Last night I made the mistake of saying to B that I wondered if he was only staying married to me for “the sake of the kids.” I was the second time I have asked and in further contemplation I realized I didn’t truly want to know the answer. (Why I ask these difficult questions is a thought for another day!)
The first time I asked that very painful question was about a week into the “maybe” D.I.V.O.R.C.E. when B and I were talking about how difficult a separation would be for our particular set of kids. As we walked he said under his breath, “Well, maybe we will just stay together for the sake of the kids.” That answer has been bothering me ever since.
“Wait a minute,” I replied at the time. “I’m not staying in this marriage if it is only for the sake of the kids. I want and I deserve more. Our kids deserve more too. If that is the only reason you are here then we do not belong together and we had better wrap this thing up right now because I will not live in a lifeless/loveless marriage. I am too selfish.”
Unfortunately,I think parents often feel like they are doing their children a favor by waiting until their kids are grown and off on their own before they begin the process of divorce. But children sense when something is wrong and can pick up signals that they misinterpret leading to self blame or problems in their own future relationships.
Staying together “for the sake of the kids” also creates guilt for young adult children when it occurs to them that their parents sacrificed their own happiness for them in the form of trying to be the “ideal intact” family. No one wants to feel beholden to their parents in this way.
Another problem with staying together “for the sake of the kids” is that as parents we model what a marriage is suppose to look like for our children.
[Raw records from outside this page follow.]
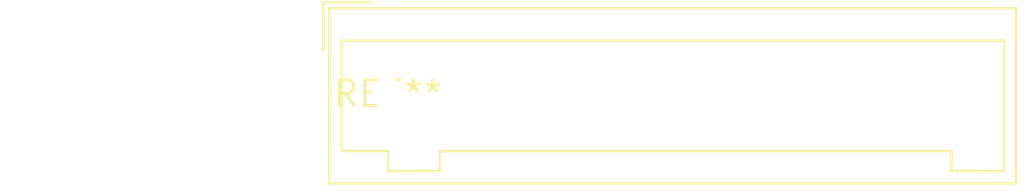
<source format=kicad_pcb>
(kicad_pcb (version 20240108) (generator pcbnew)

  (general
    (thickness 1.6)
  )

  (paper "A4")
  (layers
    (0 "F.Cu" signal)
    (31 "B.Cu" signal)
    (32 "B.Adhes" user "B.Adhesive")
    (33 "F.Adhes" user "F.Adhesive")
    (34 "B.Paste" user)
    (35 "F.Paste" user)
    (36 "B.SilkS" user "B.Silkscreen")
    (37 "F.SilkS" user "F.Silkscreen")
    (38 "B.Mask" user)
    (39 "F.Mask" user)
    (40 "Dwgs.User" user "User.Drawings")
    (41 "Cmts.User" user "User.Comments")
    (42 "Eco1.User" user "User.Eco1")
    (43 "Eco2.User" user "User.Eco2")
    (44 "Edge.Cuts" user)
    (45 "Margin" user)
    (46 "B.CrtYd" user "B.Courtyard")
    (47 "F.CrtYd" user "F.Courtyard")
    (48 "B.Fab" user)
    (49 "F.Fab" user)
    (50 "User.1" user)
    (51 "User.2" user)
    (52 "User.3" user)
    (53 "User.4" user)
    (54 "User.5" user)
    (55 "User.6" user)
    (56 "User.7" user)
    (57 "User.8" user)
    (58 "User.9" user)
  )

  (setup
    (pad_to_mask_clearance 0)
    (pcbplotparams
      (layerselection 0x00010fc_ffffffff)
      (plot_on_all_layers_selection 0x0000000_00000000)
      (disableapertmacros false)
      (usegerberextensions false)
      (usegerberattributes false)
      (usegerberadvancedattributes false)
      (creategerberjobfile false)
      (dashed_line_dash_ratio 12.000000)
      (dashed_line_gap_ratio 3.000000)
      (svgprecision 4)
      (plotframeref false)
      (viasonmask false)
      (mode 1)
      (useauxorigin false)
      (hpglpennumber 1)
      (hpglpenspeed 20)
      (hpglpendiameter 15.000000)
      (dxfpolygonmode false)
      (dxfimperialunits false)
      (dxfusepcbnewfont false)
      (psnegative false)
      (psa4output false)
      (plotreference false)
      (plotvalue false)
      (plotinvisibletext false)
      (sketchpadsonfab false)
      (subtractmaskfromsilk false)
      (outputformat 1)
      (mirror false)
      (drillshape 1)
      (scaleselection 1)
      (outputdirectory "")
    )
  )

  (net 0 "")

  (footprint "Wago_734-139_1x09_P3.50mm_Vertical" (layer "F.Cu") (at 0 0))

)

</source>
If there is animosity, fighting or belittling a partner our kids tend to find themselves in the same sort of relationships later on down the line. And is that what we really want for their future?
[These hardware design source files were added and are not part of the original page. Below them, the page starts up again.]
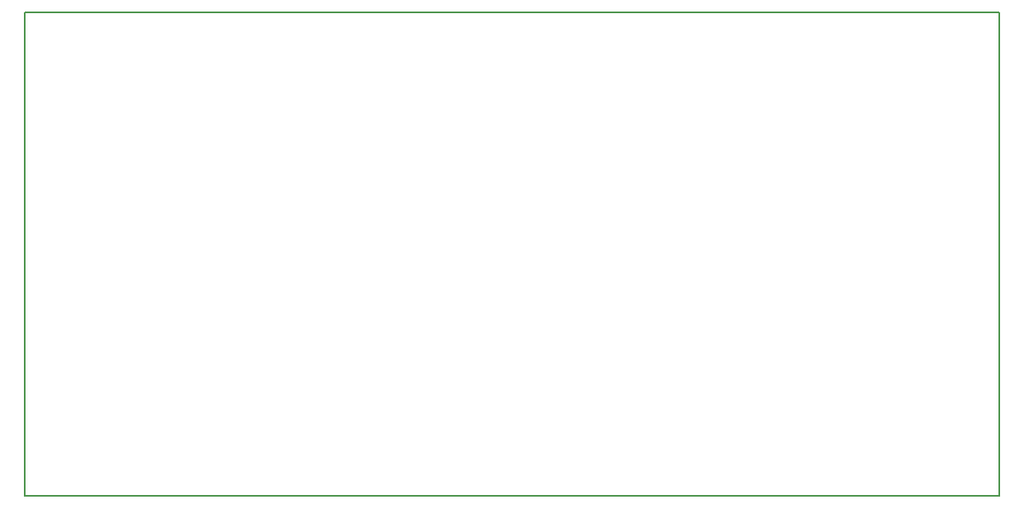
<source format=gm1>
G04 #@! TF.GenerationSoftware,KiCad,Pcbnew,no-vcs-found-7650~57~ubuntu14.04.1*
G04 #@! TF.CreationDate,2017-02-13T23:43:47+01:00*
G04 #@! TF.ProjectId,Wifi_PB,576966695F50422E6B696361645F7063,V0.1*
G04 #@! TF.FileFunction,Profile,NP*
%FSLAX46Y46*%
G04 Gerber Fmt 4.6, Leading zero omitted, Abs format (unit mm)*
G04 Created by KiCad (PCBNEW no-vcs-found-7650~57~ubuntu14.04.1) date Mon Feb 13 23:43:47 2017*
%MOMM*%
%LPD*%
G01*
G04 APERTURE LIST*
%ADD10C,0.100000*%
%ADD11C,0.150000*%
G04 APERTURE END LIST*
D10*
D11*
X54000000Y-84700000D02*
X54000000Y-35000000D01*
X154000000Y-84700000D02*
X54000000Y-84700000D01*
X154000000Y-35000000D02*
X154000000Y-84700000D01*
X54000000Y-35000000D02*
X154000000Y-35000000D01*
M02*

</source>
I would like to think that if B and I remain together it will be because we have once again made our marriage the number one priority in our lives and that it will not be for “the sake of the children.” Because frankly intact is not better especially if truth, admiration, respect and love is missing in the equation. Especially truth.
Last week after intense questioning about why we were seeing a counselor, I told the kids that mom and dad were going to see a therapist because we had been married a long time and that we had forgotten how to communicate with each other so we were having the therapist teach us a better way of talking to one another. I also told them that we were going on date night because when you have been married as long as we have sometimes you forget how to have fun together and we loved each other enough that we wanted to spend time together having fun. And that is the truth and it is what needs to be told.
Several hours later after being told he needed to ponder the answer to my question, B came to me and said, “I have been thinking about it and on a scale of 1 to 10 with 10 staying together ONLY for the sake of the children, I would have to say I am at a 2.5”
And with that I breathed a sigh of relief because it tells me that neither of us are staying together for just the sake of the children but instead for the sake of a relationship that we both care enough to work together to fix…219 days to fix this!